Text shown:
BEGIN

- Born: September 17, 1909 Assebroek
- Died: February 11, 2005 (aged 95)
- Education: University of Ghent
- Occupation: Engineer

= Marie Louise Compernolle =

First woman Flemish chemical engineer

Marie Louise Compernolle (1909–2005) was the first female Flemish chemical engineer.

== Early life ==
Marie Louise Compernolle was born on 17 September 1909 in Assebroek, Flanders in Belgium to Hector Compernolle (1879-1960) and Marguerite De Smet (1882-1949). She had a younger brother, Harry Compernolle (1913-1989) who later went on to become one of the two first paediatricians in Belgium. Hector owned a business which sold soil excavated in the deciduous forests around Bruges, which florists used for the cultivation of azaleas in Ghent. Marguerite ran a grocery store from their home.

Flavie De Smet, her mother Marguerite's eldest sister, was married to Jules Van den bussche, head teacher of the municipal school for boys in Assebroek, and the couple supported their niece and nephew's education.

END

Data extract:

BEGIN

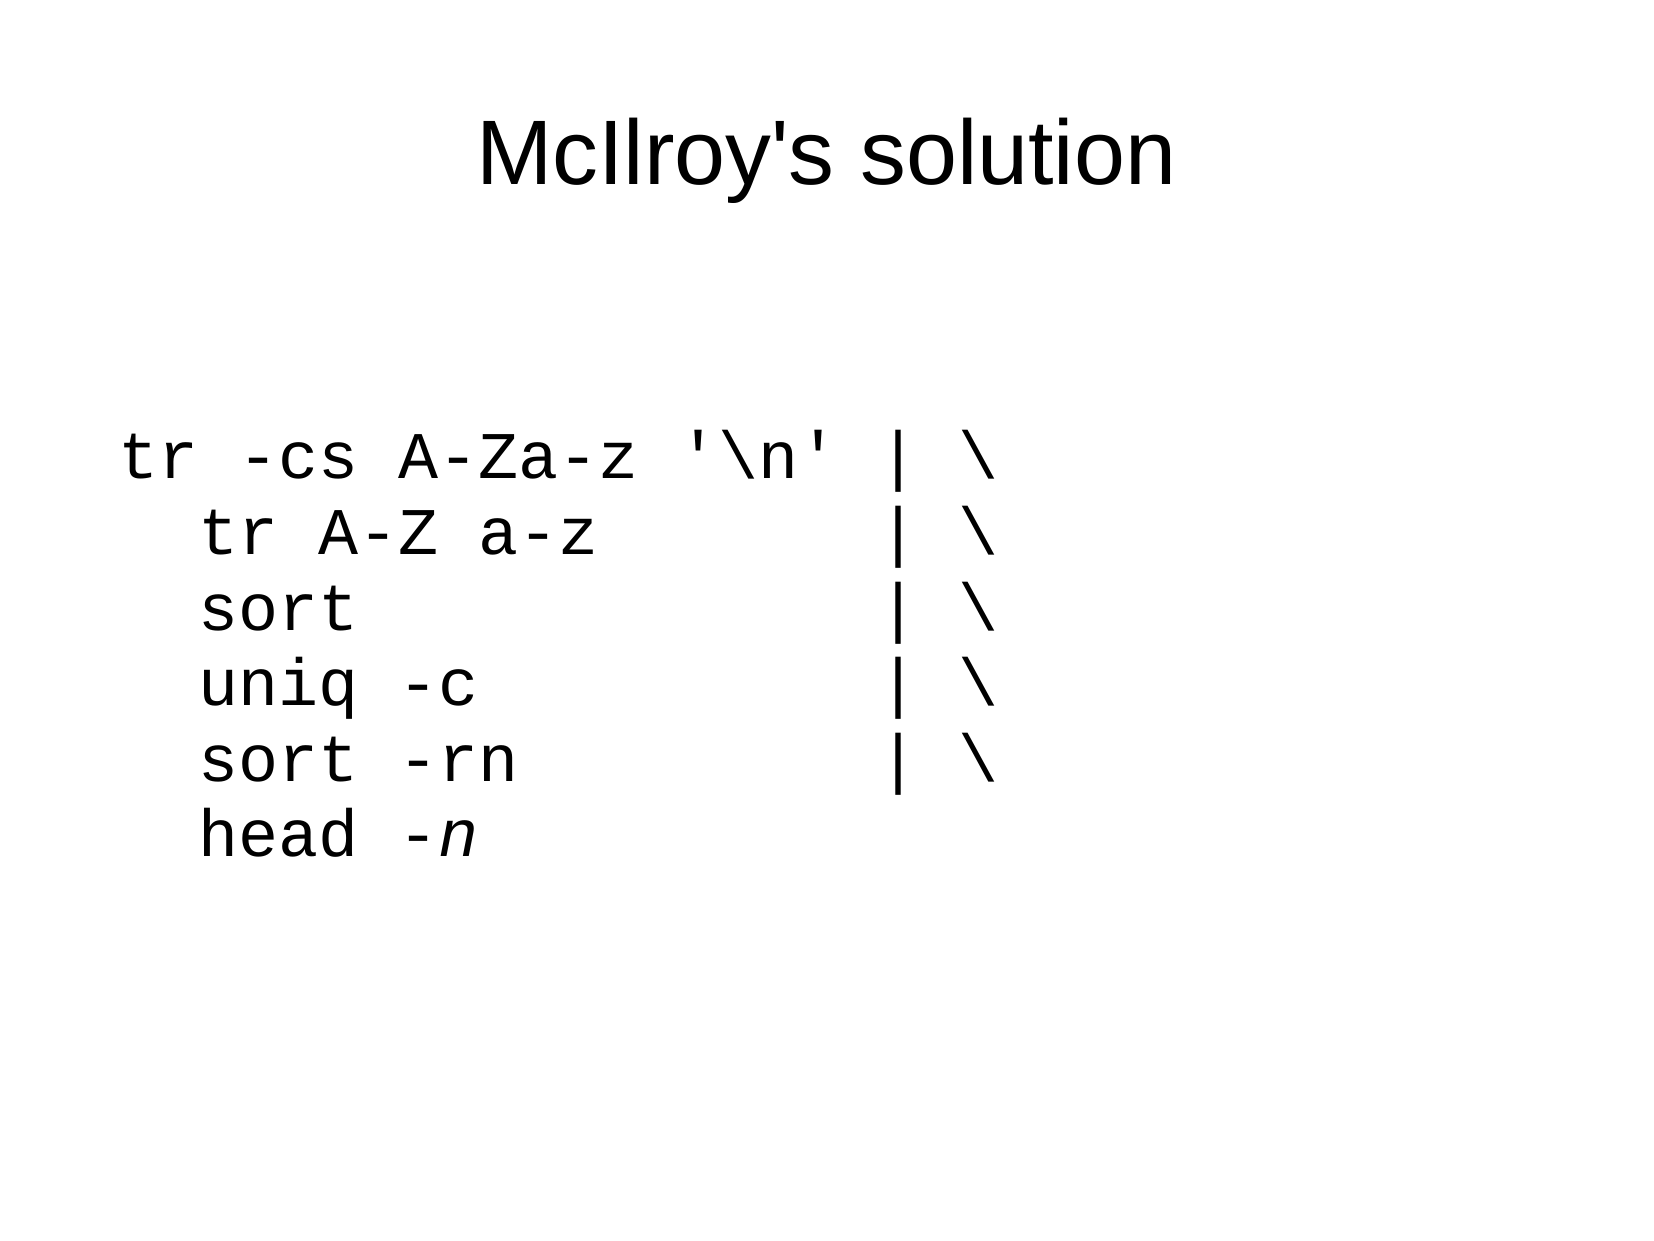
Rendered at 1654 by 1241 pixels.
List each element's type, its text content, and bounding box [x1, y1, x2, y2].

text_box tr -cs A-Za-z '\n' | \ tr A-Z a-z | \ sort | \ uniq -c | \ sort -rn | \ head -n [118, 290, 1538, 1010]
title McIlroy's solution [82, 49, 1571, 257]
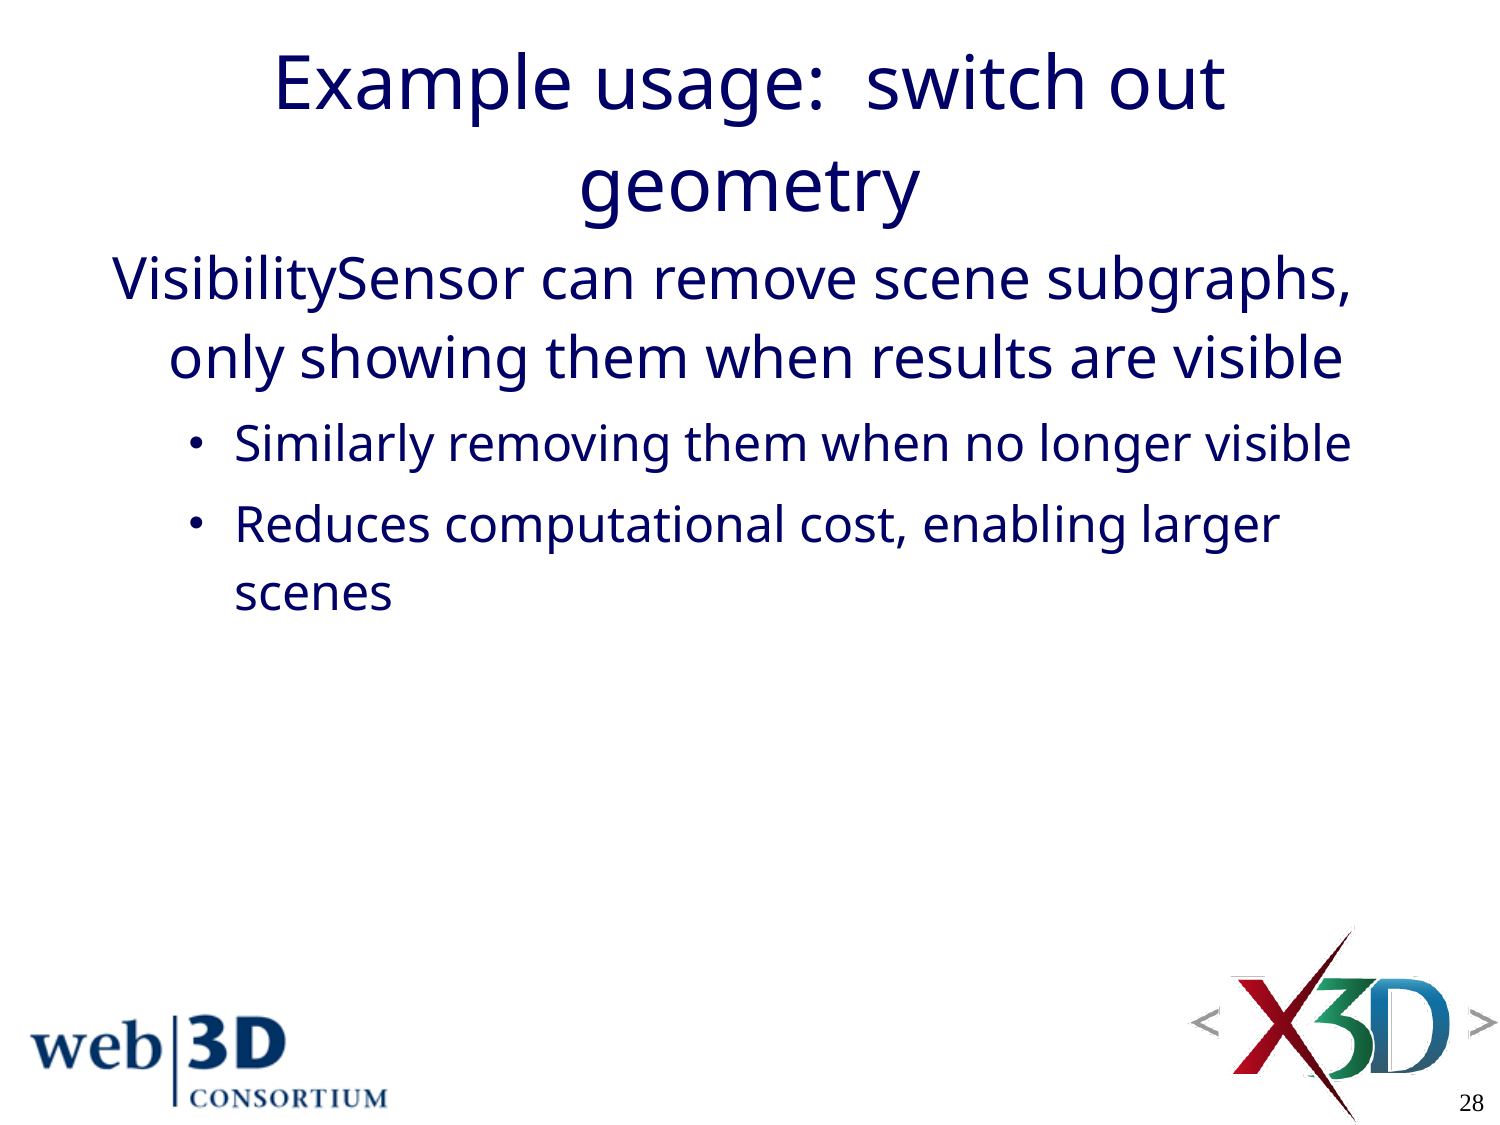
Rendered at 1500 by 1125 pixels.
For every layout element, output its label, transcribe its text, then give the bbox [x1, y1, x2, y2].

list VisibilitySensor can remove scene subgraphs, only showing them when results are visible Similarly removing them when no longer visible Reduces computational cost, enabling larger scenes [112, 237, 1388, 638]
picture [12, 998, 413, 1118]
title Example usage: switch out geometry [112, 44, 1388, 218]
picture [19, 646, 1500, 1125]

END

Objectives:
• a. According to the Marie Louise Compernolle biography, what did her mother Marguerite run from the family home?
• b. Proceed with the Marie Louise Compernolle biography, picking up right after its final sentence.

Response list:
• a. A grocery store.

• b.
== Education ==
Compernolle was taught first by nuns, then attended her uncle Jules's school in Assebroek, and was the only girl in the school. She then moved to the State Middle School in nearby Bruges, Until then, Compernolle had been educated in Flemish but the school taught lessons in French so she had to adjust to that. She moved on to the Royal Athenaeum after three years, where she was the first girl to be admitted. Having been a successful student, Compernolle passed the university entrance examinations to study engineering and began her studies at Ghent University in 1929. She came to specialise in chemical engineering and studied with teachers such as chemist René Goubau, engineer Gustave Magnel, and physicist Jules Verschaffelt. In 1932, she graduated with a PhD in chemical engineering from Ghent University, the first female PhD in engineering from Ghent. (Hélène Mallebrancke earned a civil engineering degree in 1923/24).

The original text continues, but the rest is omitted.